Question

According to the quantum theory, a photon of electromagnetic radiation of frequency $\nu$ has energy $E=h\nu$ where h is the Planck’s constant. According to the theory of relativity, a particle of mass m has equivalent energy $E = mc^2$, where c is the speed of light. Thus, a photon can be treated as a particle having effective mass $m=\dfrac{h\nu}{c^2}$. If a flash of light is sent horizontally in earth’s gravitational field, then photons while travelling a horizontal distance d would fall through a distance given by:
A.$\dfrac{gd^2}{2c^2}$
B.$\dfrac{h}{mc}$
C.$\dfrac{mcd^2}{h}$
D.Zero

Answer 1

Hint: First identify the kind of motion that the photon is subjected to. In other words, we see that the photon undergoes the trajectory of a projectile. Then, find the time taken by the photon to hit the ground at a horizontal distance d. Now, this is the same amount of time that you need to consider to calculate the distance which the photon falls through. Use a kinematic equation of motion in the picture of gravity to obtain the final expression. Do not forget that the photon possesses no initial velocity in the vertical direction.

Formula Used:
Distance travelled in the vertical direction $s = u_y t +\dfrac{1}{2}gt^2$

Complete answer:
We know that a photon is an elementary particle that is a carrier of electromagnetic field or radiation. They are massless particles in sense that their mass is zero at zero momentum. They always move at the speed of light c in free space and are the basic units of all mass. This property is also known as the invariant mass and remains independent of overall momentum.
We are given that the energy possessed by a photon is given as $E = h\nu$.
But from the mass-energy equivalence principle which states that a body in motion possesses relativistic mass that can be derived from its total energy divided by the speed of light squared, we see that energy possessed by a photon in motion can be quantified as:
$E = mc^2$
Equating the two energy equations we get:
$\Rightarrow h\nu = mc^2 \Rightarrow m = \dfrac{h\nu}{c^2}$
Let the photons fall through a distance s when a horizontal flash of light is sent through the earth’s gravitational field.

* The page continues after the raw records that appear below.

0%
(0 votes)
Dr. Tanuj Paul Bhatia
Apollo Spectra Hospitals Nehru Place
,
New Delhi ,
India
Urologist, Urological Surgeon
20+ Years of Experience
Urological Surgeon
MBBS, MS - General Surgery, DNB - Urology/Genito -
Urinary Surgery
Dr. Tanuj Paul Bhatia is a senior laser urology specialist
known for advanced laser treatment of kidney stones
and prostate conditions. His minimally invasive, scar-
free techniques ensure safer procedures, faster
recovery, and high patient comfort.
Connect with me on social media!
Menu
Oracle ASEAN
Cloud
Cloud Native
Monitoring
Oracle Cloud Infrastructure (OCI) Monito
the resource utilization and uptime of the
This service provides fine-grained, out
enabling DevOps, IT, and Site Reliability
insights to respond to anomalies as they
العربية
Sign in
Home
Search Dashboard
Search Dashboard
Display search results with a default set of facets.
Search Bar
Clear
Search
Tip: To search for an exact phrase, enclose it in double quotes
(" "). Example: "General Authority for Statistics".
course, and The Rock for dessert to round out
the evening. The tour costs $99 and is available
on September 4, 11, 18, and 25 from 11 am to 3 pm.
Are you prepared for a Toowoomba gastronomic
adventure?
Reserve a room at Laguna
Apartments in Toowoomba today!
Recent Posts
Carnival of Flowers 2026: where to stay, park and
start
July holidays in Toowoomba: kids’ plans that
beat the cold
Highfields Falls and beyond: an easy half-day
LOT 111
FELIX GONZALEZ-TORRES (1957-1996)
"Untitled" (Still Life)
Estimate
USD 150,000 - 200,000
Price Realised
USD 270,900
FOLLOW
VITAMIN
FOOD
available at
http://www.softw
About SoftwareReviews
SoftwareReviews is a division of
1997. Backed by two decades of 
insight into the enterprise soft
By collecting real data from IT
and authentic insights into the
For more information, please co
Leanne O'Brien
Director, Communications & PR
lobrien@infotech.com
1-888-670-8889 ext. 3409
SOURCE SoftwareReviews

The photons follow the kinematics of a projectile motion.
The photons travel with a horizontal velocity of c but have no vertical velocity associated with their motion. Therefore, $u_x = c$ and $u_y = 0$
If the horizontal distance travelled by a photon following this trajectory is $d_x = d$, then the time it takes to travel this distance is given by:
$t =\dfrac{d_x}{u_x} = \dfrac{d}{c}$
Therefore, the distance through which the photon would fall vertically downwards in this time can be given by the kinematic equation of motion:
$h_y = u_y t+ \dfrac{1}{2}gt^2$
$\Rightarrow s = 0 + \dfrac{1}{2}gt^2$
$s = \dfrac{1}{2}g.\left(\dfrac{d}{c}\right)^2 = \dfrac{gd^2}{2c^2}$

Therefore, the correct option would be A. $\dfrac{gd^2}{2c^2}$.

Note:
Remember that we say photons are massless particles only in the quantum theoretical aspect and we assume they have a mass proportional to their energy in accordance with the mass-energy equivalence principle. The lack of mass only pertains to the rest mass which means that it is only a photon that is at rest that possesses no energy and hence no momentum or mass. However, according to the special theory of relativity, photons are never at rest and hence possess zero rest mass, possess energy and consequently equivalent mass.
While it stands true that photons have no mass, we see that gravity influences the path of photons, which is given in the question as well. This, however, is not because gravity pulls on photons directly but because it pulls on the space-time that warps the mass that photons travel through.